**WHAT IS BEING ASKED:** Copy the lines of the material below word for word, from the line with "genus: Scopula" to the line with "genus: Myrsine", including both of those lines.

**DATA LISTING:**
***
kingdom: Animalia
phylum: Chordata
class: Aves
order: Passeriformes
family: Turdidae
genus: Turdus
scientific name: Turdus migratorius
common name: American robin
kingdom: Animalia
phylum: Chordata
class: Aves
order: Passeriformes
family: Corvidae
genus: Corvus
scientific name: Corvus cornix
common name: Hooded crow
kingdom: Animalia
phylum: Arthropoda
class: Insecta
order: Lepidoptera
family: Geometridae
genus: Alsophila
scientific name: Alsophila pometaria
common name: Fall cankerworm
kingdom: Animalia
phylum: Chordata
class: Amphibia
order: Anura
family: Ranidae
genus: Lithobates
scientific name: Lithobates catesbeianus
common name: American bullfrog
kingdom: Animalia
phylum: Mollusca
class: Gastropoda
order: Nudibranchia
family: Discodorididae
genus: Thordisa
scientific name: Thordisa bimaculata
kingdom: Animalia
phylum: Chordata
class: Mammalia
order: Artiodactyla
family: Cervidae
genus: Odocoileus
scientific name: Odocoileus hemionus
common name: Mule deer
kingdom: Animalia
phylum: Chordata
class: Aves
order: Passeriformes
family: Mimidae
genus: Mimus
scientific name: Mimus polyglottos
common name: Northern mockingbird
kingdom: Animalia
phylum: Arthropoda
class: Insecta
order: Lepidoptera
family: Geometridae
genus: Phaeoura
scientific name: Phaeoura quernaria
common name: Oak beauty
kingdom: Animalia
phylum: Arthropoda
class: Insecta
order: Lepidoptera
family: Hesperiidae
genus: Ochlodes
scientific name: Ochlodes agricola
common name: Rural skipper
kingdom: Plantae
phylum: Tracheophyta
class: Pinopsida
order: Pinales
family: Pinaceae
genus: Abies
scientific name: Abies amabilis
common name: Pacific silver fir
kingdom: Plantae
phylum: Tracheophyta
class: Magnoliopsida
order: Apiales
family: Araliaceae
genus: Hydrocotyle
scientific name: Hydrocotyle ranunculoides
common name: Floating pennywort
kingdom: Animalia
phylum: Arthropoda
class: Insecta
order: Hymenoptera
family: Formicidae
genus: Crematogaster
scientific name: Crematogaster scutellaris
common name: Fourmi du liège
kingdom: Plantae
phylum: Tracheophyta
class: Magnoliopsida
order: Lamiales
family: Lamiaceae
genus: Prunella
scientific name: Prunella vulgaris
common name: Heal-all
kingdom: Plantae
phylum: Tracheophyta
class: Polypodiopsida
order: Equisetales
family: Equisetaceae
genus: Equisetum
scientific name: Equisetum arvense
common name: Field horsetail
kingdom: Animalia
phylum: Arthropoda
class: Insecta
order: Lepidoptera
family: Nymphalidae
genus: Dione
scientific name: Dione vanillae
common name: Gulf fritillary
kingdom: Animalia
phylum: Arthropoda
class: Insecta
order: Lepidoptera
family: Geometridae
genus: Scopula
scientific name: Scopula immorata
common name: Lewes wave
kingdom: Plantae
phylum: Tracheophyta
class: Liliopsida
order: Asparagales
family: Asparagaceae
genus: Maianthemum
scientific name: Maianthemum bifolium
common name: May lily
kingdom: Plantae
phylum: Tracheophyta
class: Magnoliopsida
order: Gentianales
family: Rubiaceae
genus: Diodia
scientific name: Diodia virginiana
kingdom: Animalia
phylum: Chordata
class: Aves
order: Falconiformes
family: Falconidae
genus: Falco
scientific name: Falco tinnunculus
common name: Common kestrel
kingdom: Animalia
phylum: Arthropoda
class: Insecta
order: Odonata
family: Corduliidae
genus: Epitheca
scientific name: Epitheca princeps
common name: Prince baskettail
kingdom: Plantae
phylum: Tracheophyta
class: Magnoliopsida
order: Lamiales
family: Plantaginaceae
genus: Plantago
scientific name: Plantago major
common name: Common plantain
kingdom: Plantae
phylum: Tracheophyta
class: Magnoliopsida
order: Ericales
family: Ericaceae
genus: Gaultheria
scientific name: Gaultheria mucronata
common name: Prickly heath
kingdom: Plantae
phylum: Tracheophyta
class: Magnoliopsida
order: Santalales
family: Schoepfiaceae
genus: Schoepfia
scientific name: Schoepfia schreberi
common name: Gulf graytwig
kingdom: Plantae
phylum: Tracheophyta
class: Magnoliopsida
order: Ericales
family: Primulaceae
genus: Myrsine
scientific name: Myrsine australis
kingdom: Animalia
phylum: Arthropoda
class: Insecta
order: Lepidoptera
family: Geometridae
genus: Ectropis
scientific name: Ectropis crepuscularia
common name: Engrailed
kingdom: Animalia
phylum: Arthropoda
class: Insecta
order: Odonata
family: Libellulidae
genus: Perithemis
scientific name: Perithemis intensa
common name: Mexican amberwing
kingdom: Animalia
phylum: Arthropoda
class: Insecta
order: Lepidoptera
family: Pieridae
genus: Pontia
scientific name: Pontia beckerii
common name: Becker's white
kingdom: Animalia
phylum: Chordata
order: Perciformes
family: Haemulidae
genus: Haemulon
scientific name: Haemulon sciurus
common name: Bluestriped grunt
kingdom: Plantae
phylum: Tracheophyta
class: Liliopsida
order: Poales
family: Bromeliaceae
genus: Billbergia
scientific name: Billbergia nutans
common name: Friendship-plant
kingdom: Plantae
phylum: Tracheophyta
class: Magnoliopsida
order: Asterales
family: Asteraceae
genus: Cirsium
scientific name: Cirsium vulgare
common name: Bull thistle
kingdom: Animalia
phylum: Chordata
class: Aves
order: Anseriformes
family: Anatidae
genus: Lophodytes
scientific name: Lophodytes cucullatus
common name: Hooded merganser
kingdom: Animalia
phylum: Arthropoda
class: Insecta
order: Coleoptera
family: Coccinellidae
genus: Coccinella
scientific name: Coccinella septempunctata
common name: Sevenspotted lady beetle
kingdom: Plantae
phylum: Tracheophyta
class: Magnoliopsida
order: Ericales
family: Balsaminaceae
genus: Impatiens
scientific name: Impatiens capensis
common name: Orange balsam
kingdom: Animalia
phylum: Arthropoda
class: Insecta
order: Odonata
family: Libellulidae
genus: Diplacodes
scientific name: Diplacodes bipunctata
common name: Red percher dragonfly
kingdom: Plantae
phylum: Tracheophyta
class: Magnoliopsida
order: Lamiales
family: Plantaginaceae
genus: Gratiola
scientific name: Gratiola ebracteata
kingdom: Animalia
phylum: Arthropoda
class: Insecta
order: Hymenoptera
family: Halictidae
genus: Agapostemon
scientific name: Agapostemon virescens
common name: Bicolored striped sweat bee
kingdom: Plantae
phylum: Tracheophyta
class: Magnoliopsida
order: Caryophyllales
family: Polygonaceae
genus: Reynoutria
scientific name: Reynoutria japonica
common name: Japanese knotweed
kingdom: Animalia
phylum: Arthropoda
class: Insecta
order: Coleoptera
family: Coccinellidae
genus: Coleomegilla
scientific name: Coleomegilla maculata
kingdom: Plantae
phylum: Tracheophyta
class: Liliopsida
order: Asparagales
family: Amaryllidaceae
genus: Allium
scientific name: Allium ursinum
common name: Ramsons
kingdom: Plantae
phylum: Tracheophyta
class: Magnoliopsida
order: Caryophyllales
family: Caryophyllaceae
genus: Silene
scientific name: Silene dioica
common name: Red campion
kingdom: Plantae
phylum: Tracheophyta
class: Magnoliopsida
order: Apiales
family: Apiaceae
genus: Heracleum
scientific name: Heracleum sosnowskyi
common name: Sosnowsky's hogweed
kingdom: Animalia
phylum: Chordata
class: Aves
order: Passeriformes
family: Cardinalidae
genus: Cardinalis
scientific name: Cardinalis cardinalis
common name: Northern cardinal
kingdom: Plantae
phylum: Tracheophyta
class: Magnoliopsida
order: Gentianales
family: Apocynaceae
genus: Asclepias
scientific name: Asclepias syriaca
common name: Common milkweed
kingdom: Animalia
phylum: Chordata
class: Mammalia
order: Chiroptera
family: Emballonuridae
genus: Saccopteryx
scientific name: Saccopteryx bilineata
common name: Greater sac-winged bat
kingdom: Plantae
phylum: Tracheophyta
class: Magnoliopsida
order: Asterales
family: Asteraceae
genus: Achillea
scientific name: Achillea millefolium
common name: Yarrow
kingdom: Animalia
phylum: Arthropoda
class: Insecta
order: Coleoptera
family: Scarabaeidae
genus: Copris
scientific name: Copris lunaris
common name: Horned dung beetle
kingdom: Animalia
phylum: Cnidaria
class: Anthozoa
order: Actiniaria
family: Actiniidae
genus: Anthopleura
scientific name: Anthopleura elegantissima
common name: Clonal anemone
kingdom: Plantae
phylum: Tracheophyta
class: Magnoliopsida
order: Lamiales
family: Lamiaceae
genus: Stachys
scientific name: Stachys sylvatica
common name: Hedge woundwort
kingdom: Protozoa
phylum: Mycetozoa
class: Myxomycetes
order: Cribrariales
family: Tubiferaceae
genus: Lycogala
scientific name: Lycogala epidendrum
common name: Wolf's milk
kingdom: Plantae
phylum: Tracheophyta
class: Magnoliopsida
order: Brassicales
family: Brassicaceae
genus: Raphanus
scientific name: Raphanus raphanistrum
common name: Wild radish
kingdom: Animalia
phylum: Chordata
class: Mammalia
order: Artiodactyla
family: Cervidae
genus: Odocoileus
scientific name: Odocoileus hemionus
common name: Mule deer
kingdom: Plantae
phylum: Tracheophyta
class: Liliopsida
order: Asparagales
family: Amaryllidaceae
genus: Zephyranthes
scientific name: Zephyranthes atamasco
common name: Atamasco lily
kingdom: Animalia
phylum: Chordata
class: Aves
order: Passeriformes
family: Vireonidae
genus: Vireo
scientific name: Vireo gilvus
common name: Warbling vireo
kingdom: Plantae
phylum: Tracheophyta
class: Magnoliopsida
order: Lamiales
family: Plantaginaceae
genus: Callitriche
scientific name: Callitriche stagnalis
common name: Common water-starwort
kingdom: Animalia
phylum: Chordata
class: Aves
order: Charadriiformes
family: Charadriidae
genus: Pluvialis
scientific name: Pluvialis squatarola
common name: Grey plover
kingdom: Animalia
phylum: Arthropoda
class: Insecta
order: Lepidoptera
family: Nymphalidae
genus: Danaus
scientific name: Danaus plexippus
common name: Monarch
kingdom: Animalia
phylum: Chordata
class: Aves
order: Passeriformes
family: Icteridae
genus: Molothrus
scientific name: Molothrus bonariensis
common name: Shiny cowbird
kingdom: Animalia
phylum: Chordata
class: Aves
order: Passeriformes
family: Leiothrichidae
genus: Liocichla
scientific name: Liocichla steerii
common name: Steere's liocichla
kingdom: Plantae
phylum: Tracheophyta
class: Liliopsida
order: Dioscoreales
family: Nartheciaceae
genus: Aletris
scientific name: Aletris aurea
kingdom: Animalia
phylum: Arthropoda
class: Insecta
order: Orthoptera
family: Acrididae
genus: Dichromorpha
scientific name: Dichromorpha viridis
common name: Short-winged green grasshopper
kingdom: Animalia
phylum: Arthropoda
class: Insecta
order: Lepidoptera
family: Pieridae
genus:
***
**RESULT FOR THIS TASK:**
genus: Scopula
scientific name: Scopula immorata
common name: Lewes wave
kingdom: Plantae
phylum: Tracheophyta
class: Liliopsida
order: Asparagales
family: Asparagaceae
genus: Maianthemum
scientific name: Maianthemum bifolium
common name: May lily
kingdom: Plantae
phylum: Tracheophyta
class: Magnoliopsida
order: Gentianales
family: Rubiaceae
genus: Diodia
scientific name: Diodia virginiana
kingdom: Animalia
phylum: Chordata
class: Aves
order: Falconiformes
family: Falconidae
genus: Falco
scientific name: Falco tinnunculus
common name: Common kestrel
kingdom: Animalia
phylum: Arthropoda
class: Insecta
order: Odonata
family: Corduliidae
genus: Epitheca
scientific name: Epitheca princeps
common name: Prince baskettail
kingdom: Plantae
phylum: Tracheophyta
class: Magnoliopsida
order: Lamiales
family: Plantaginaceae
genus: Plantago
scientific name: Plantago major
common name: Common plantain
kingdom: Plantae
phylum: Tracheophyta
class: Magnoliopsida
order: Ericales
family: Ericaceae
genus: Gaultheria
scientific name: Gaultheria mucronata
common name: Prickly heath
kingdom: Plantae
phylum: Tracheophyta
class: Magnoliopsida
order: Santalales
family: Schoepfiaceae
genus: Schoepfia
scientific name: Schoepfia schreberi
common name: Gulf graytwig
kingdom: Plantae
phylum: Tracheophyta
class: Magnoliopsida
order: Ericales
family: Primulaceae
genus: Myrsine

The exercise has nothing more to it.